CONTACT:
John Nuthall
212-298-9187
PBA president, Patrick J. Lynch, has called for an end to a regularly occurring practice called “commissioner shopping” by cop-killers who have become eligible for parole. The practice allows convicted cop-killers serving sentences of 25-years to life to adjourn a parole hearing in hopes of appearing before a more sympathetic panel.
PBA president Patrick J. Lynch said: “These cop-killers have developed the ability to identify which parole commissioners are holding hearings. If those commissioners are not to their liking, they simply adjourn their hearing until a more favorable panel convenes. This practice causes the families of the slain Police Officer to suffer the trauma of adjournment after adjournment with no official explanation victimizing them once again. I have written to Chairwoman of the Parole Board and suggested a few simple policy changes that would provide a just hearing but remove the ability of these mutts to shop for sympathetic commissioners.”

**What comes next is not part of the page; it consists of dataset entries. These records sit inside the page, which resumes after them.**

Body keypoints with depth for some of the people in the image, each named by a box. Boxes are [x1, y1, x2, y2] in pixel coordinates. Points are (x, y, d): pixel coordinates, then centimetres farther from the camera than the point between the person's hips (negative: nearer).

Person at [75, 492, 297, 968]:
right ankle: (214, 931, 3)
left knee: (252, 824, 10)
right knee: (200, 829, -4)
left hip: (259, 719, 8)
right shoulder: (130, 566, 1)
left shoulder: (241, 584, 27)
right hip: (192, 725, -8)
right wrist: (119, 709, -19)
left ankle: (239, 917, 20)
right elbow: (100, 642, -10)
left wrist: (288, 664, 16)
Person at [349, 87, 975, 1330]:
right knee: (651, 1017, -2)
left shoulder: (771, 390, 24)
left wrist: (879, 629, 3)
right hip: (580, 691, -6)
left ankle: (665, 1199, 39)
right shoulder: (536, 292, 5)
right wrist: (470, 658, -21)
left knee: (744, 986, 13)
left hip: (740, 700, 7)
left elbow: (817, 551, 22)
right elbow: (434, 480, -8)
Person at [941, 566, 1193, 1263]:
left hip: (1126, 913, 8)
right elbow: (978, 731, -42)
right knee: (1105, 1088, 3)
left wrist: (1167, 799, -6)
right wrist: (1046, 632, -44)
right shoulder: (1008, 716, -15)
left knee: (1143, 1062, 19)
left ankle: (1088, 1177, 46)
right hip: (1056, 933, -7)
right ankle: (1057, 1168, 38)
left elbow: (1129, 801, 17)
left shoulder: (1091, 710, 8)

Lynch recommends the inmate’s status report meeting as the “most appropriate time to request and adjournment” and that the inmate should appear before the parole commissioners on the originally scheduled date to present the reason for such an adjournment. The commissioners can then decide whether or not to allow the adjournment. Finally, if an adjournment is approved, that the victim’s family should be notified of the adjournment and the reason it was granted.